Some teams choose retention policies which keep detailed logs for recent interactions while summarizing older data.
Other teams are developing more creative solutions to this storage challenge.
Some implement smart compression for older logs, keeping only key metrics and representative samples.
Other teams keep comprehensive logs of recent interactions in high-speed storag and then move older logs to slower, cheaper storage tiers with selective retention of key insights
Lastly, because LLMs have not yet reached the “intelligence for free” stage, they still charge based on the number of tokens used per request.
Granted, in general, LLM’s cost are decreasing by 10x each year for constant quality, so you can worry less each year, it still means that if there is a large evaluation run on every response, that it could become a cost issue.
Some teams choose to evaluate representative transactions or focus on high-risk interactions.
Trade-offs & Limitations
Per the above and Ari’s example, the biggest trade-off in LLM Obvservability revolves around depth versus performance.
Having an LLM evaluate another LLM’s output adds latency and cost to each interaction.
Applications with strict latency requirements may end up having to compromise on observability.
Additionally, using a non-deterministic LLM evaluator to means that the evalautor itself might make a mistake or be inconsistent.
Some teams choose to require human validation of the evaluations themselves.

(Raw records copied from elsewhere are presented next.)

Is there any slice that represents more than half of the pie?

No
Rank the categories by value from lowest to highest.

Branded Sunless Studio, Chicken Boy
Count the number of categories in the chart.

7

For technical teams and leaders, robust LLM observability unlocks several strategic capabilities.
Understanding these capabilities helps teams make informed decisions about which trade-offs are worth making for their specific use case.
Strategic Implications
- Quality Assurance: Teams can measure response quality and track it over time which is especially important when switching models or updating prompts.
- Cost Management: Detailed token usage tracking can help optimize prompts as well as identify opportunities for cost reduction.

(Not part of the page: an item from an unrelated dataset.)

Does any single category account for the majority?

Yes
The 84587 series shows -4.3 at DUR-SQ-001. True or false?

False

- Risk Management: Automated evaluation of responses helps catch potential issues before they impact users, particularly important for customer-facing applications.
Team Adoption Patterns
Successful teams typically implement observability in phases:
- They start with basic metrics everyone understands - latency, token counts, and error rates which build team familiarity with the tooling and concepts.

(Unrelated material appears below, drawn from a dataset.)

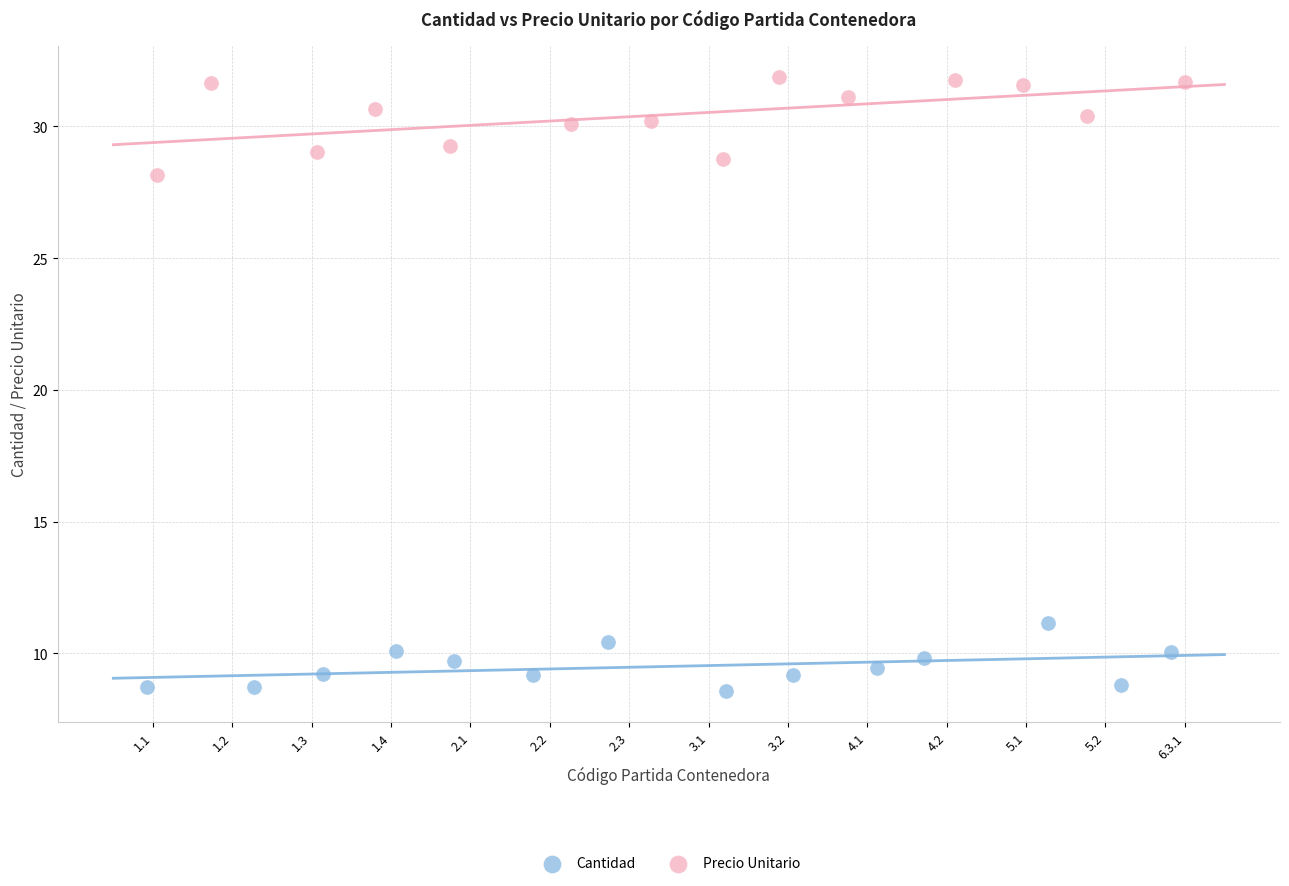

Which series has the widest spread of Y values?

Precio Unitario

- Then they add custom evaluations for their specific use cases, often starting with high-risk or high-value interactions.
- Finally, they integrate observability data into their development workflow, using it to guide prompt engineering and model selection decisions.
The phased approach to observability mirrors how teams naturally build trust in any new system.
Start with what’s easily understood and measurable, then gradually expand as confidence grows.
This patience pays off in better long-term adoption and more sophisticated usage patterns.
Key Takeaways for AI Agent Development
Observability in AI agent development is fundamentally different from traditional software observability because we’re dealing with non-deterministic systems (and potentially non-deterministic evaluators of said systems)
The key is not just monitoring what happened, but understanding why it happened and whether it was appropriate.
This requires a combination of quantitative metrics and qualitative evaluation.
Looking forward, as AI agents become more autonomous and handle more complex tasks, observability will become even more critical.
Teams will need to develop increasingly sophisticated evaluation frameworks that can assess not just individual responses, but entire chains of reasoning and action.
The goal isn’t perfect prediction or control - that’s impossible with LLMs - but rather building systems we can understand and trust through comprehensive visibility into their operation.
This comprehensive visibility then becomes the foundation for building reliable, trustworthy AI Agents that teams can confidently deploy and maintain.